A Direct Consolidation Loan may be an option for borrowers who want to streamline their payments rather than those who are looking to save money.
If you don’t have any indirect loans, you still can consider consolidating your Direct Student Loans. (Note that only federal student loans, not private student loans, are eligible for consolidation into a Direct Consolidation Loan.)
Refinancing Your Loans
Another option is to apply to refinance your student loans — federal, private, or both — into one new loan through a private lender. Ideally, the new loan will have a lower interest rate or better loan terms.
Before deciding to refinance federal loans, it’s important to note that when you refinance, you lose access to federal benefits. This includes income-driven repayment plans and Public Service Loan Forgiveness.
If you have a lower debt-to-income ratio after graduation and have built your credit over time since you first took out your student loans — and you don’t foresee a need for federal benefits — refinancing may be an option to consider, especially if you can qualify for a lower interest rate.
You can see how much you could save with our student loan refinancing calculator.
The Takeaway
Approximately 7.29 million borrowers are repaying FFEL Program loans as of 2024. The last of these “indirect loans” were issued in 2010, when federal Direct Loans largely took over.
Whether you’re repaying a FFEL loan, Direct Loan, or private loan, it’s a good idea to learn your options and figure out which makes the most sense for your situation.

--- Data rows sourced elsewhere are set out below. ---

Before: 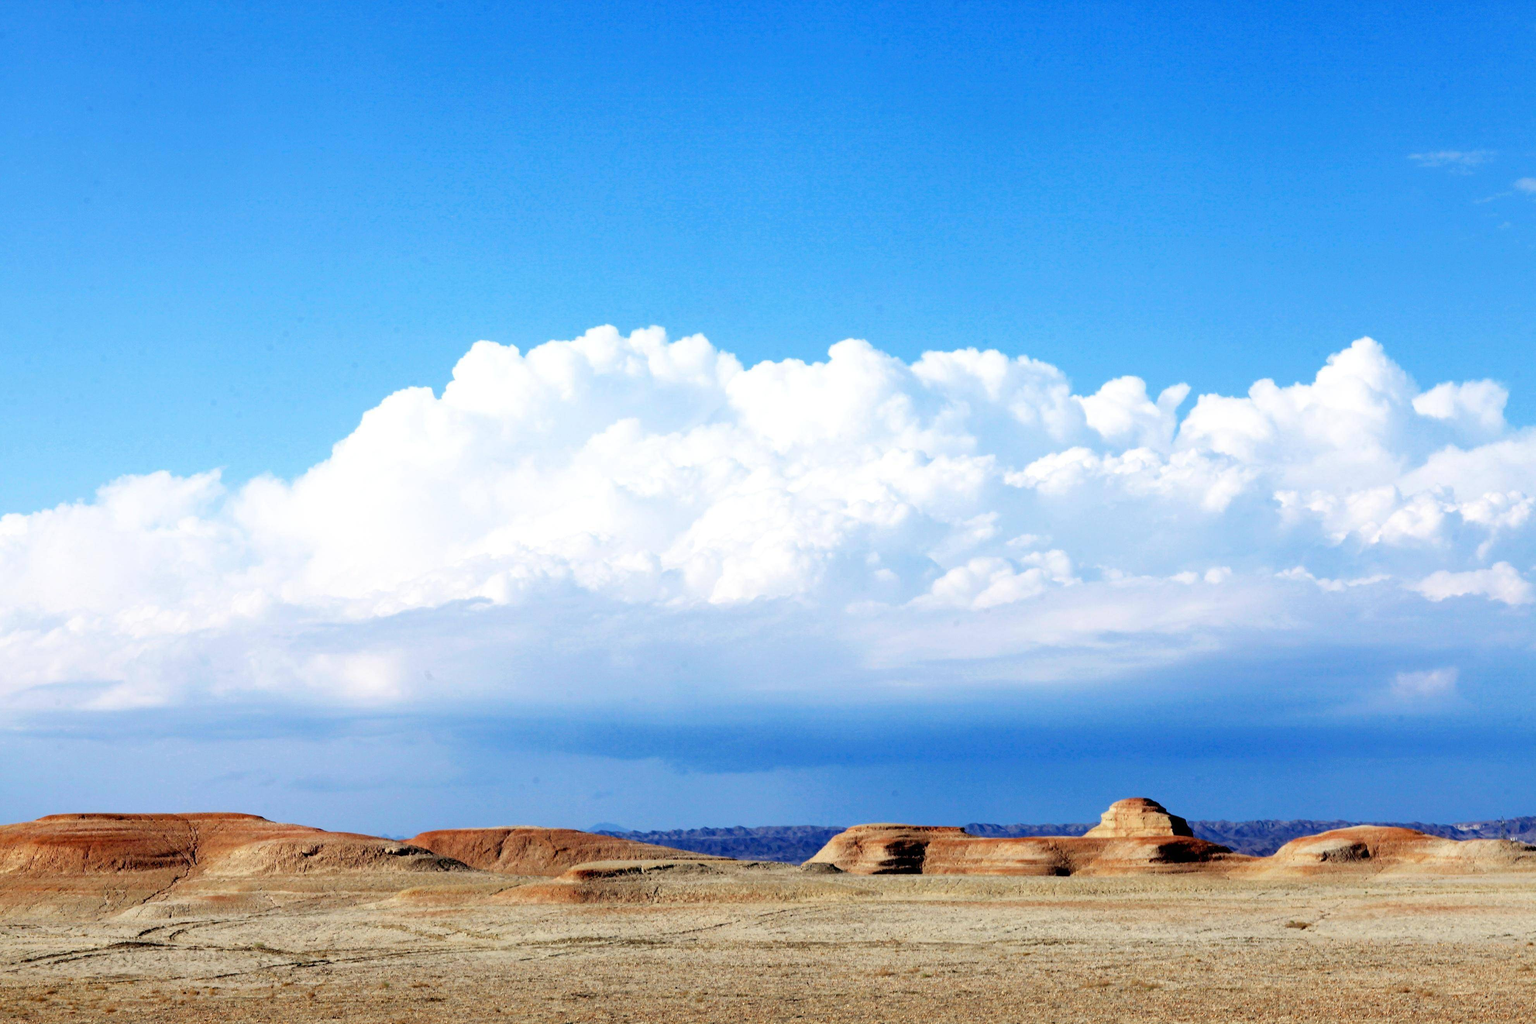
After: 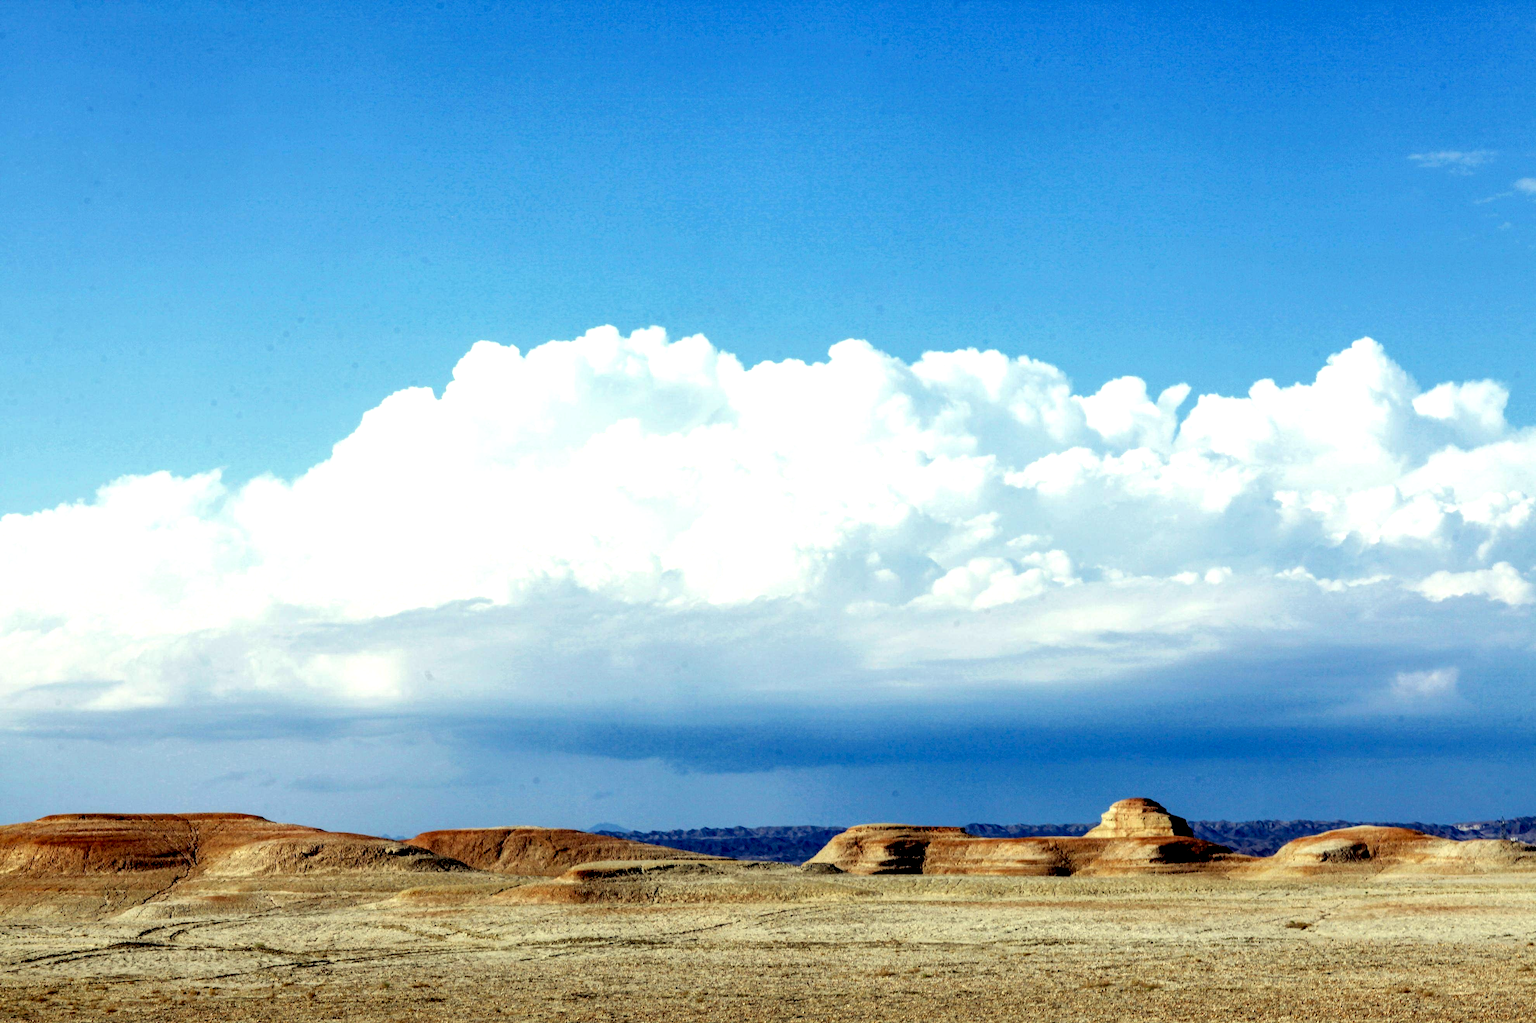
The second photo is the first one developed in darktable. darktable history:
color correction: highlights a* -5.83, highlights b* 10.66
local contrast: highlights 60%, shadows 62%, detail 160%
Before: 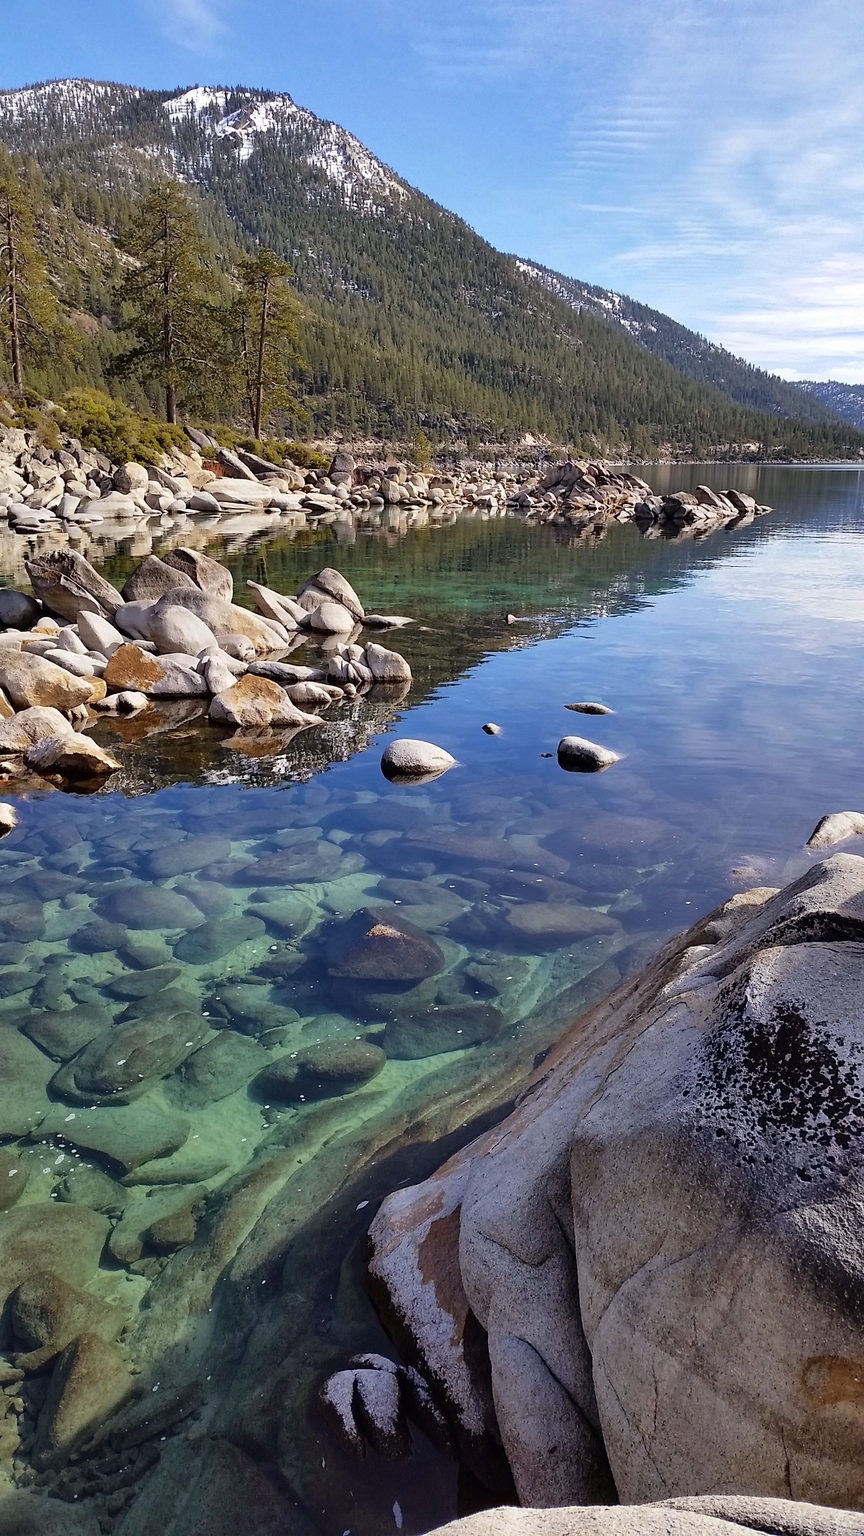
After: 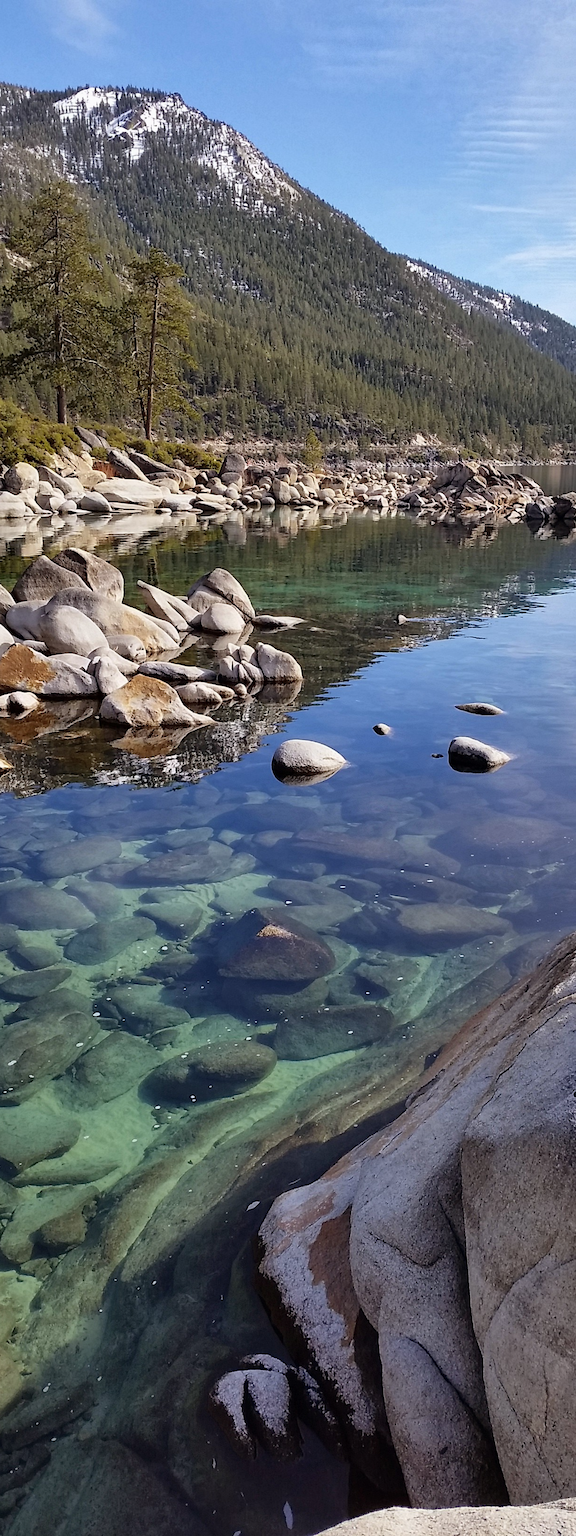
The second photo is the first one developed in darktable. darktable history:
crop and rotate: left 12.728%, right 20.507%
exposure: exposure -0.04 EV, compensate highlight preservation false
contrast brightness saturation: contrast 0.008, saturation -0.066
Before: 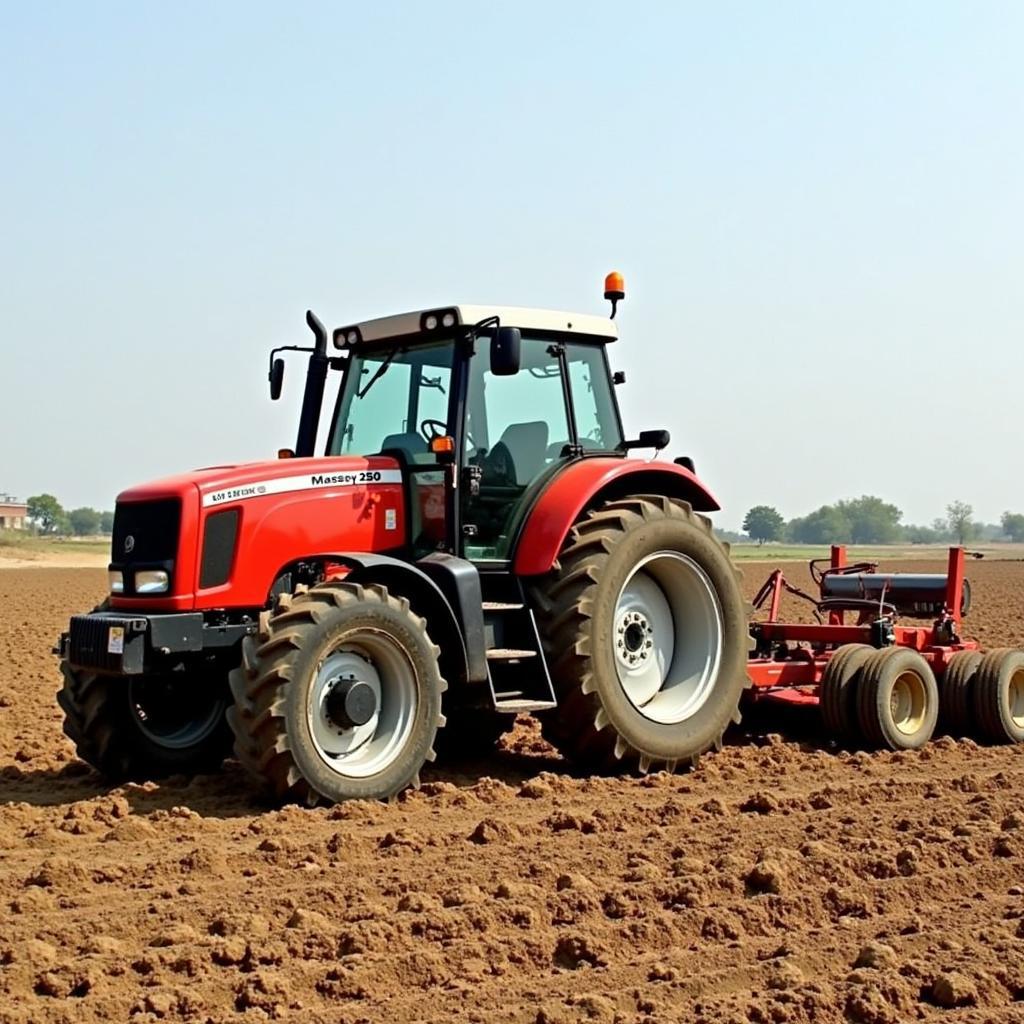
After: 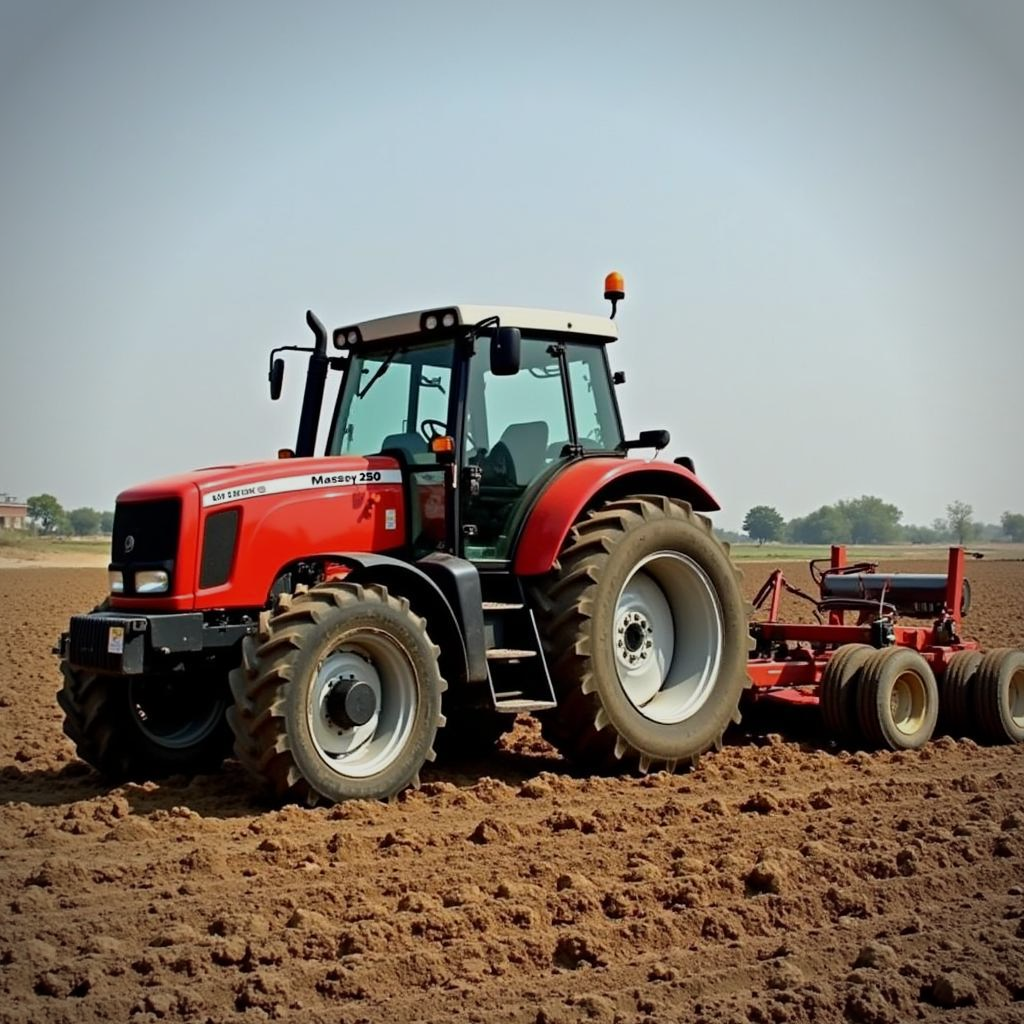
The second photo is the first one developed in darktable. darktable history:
exposure: exposure -0.393 EV, compensate exposure bias true, compensate highlight preservation false
vignetting: brightness -0.576, saturation -0.268, automatic ratio true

Looking to lower your monthly student loan payment? Refinancing may be one way to do it — by extending your loan term, getting a lower interest rate than what you currently have, or both. (Please note that refinancing federal loans makes them ineligible for federal forgiveness and protections. Also, lengthening your loan term may mean paying more in interest over the life of the loan.) SoFi student loan refinancing offers flexible terms that fit your budget.
FAQ
What is an indirect student loan?
Indirect student loans are also known as Federal Family Education Loans (FFEL). These loans were discontinued in 2010. Before that time, the Department of Education worked with private lenders through the Federal Family Education Program to provide these student loans, which were backed by the federal government. Student loans are now made through the Federal Direct Loan Program. However, about 7.29 million borrowers in the U.S. are still repaying FFEL loans.
How do I know if my loan is direct or indirect?
To determine if your loan is direct or indirect, log into your account on StudentAid.gov and click on “My Aid” in the dropdown section. In the “Loan Breakdown” section, you’ll see each loan you have. Direct loans start with the word “direct,” while indirect loans start with “FFEL.”
What is better, a subsidized or unsubsidized loan?
A subsidized Direct loan is generally preferable to an unsubsidized loan. The main difference between them is the way the interest is handled. With a Direct Subsidized Loan, you won’t be charged interest on the loan while you’re in school or during the six-month grace period after graduation. With a Direct Unsubsidized Loan, interest starts accumulating from the time the loan is disbursed and you are responsible for paying that interest.